China is in the midst of a once-in-a-decade political transition to its fifth generation of leaders since its People’s Republic was established in 1949, with Vice President Xi Jinping set to succeed President Hu Jintao, who has served in that role since 2003.
“The Deng Xiaoping dynasty pretty much comes to an end,” at the Congress, Huntsman said, referring to the Chinese leader who began the country’s market-oriented reforms in 1978.
Huntsman, who quit his quest for the Republican presidential nomination in January, said that as U.S. ambassador to China from 2009 to 2011, he witnessed the rise of industrial lobbies and what he called “special interest politics” in China.
The need to develop the economy may push China’s incoming leaders, whom Huntsman called “pragmatic,” to loosen social and political constraints to keep the economy moving, easing restrictions on the Internet and on many dissidents.

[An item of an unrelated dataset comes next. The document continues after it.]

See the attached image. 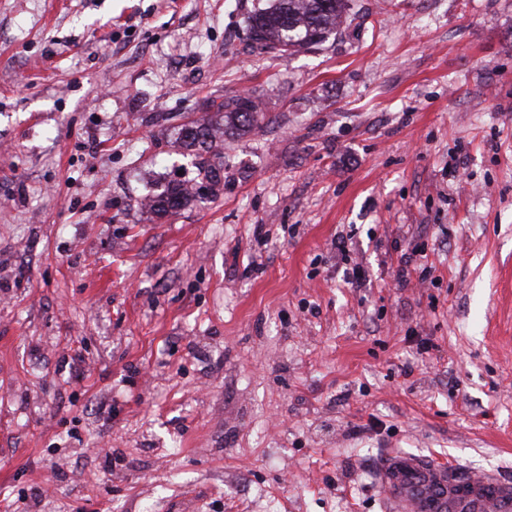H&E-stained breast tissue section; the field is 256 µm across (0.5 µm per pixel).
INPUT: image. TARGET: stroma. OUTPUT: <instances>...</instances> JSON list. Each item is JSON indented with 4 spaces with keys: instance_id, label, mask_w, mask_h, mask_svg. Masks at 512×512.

Xi may have to open the Internet to encourage economic growth, making the argument to hardliners that for China to stay competitive, it will need its own “Silicon Valley,” which requires the free flow of ideas, he said.
The ruling Communist Party’s “most vulnerable area is credibility and legitimacy, and I don’t think there is a choice other than to let a little bit of pressure out of the valve from time to time,” Huntsman said.
In the interim, Huntsman said, the U.S. shouldn’t shy from pressing democratic issues.
Human rights shouldn’t be locked in a small office of the State Department, Huntsman said. Instead, pushing China to show greater respect for the basic rights of its citizens should cut across all aspects of U.S. discussions with China. U.S. companies operating in China will support a stronger emphasis on human rights, he added.
An emphasis by U.S. diplomats on labor rights in China could be a way to tie human rights to the broader issue of trade, and would probably have support from U.S. business, he said.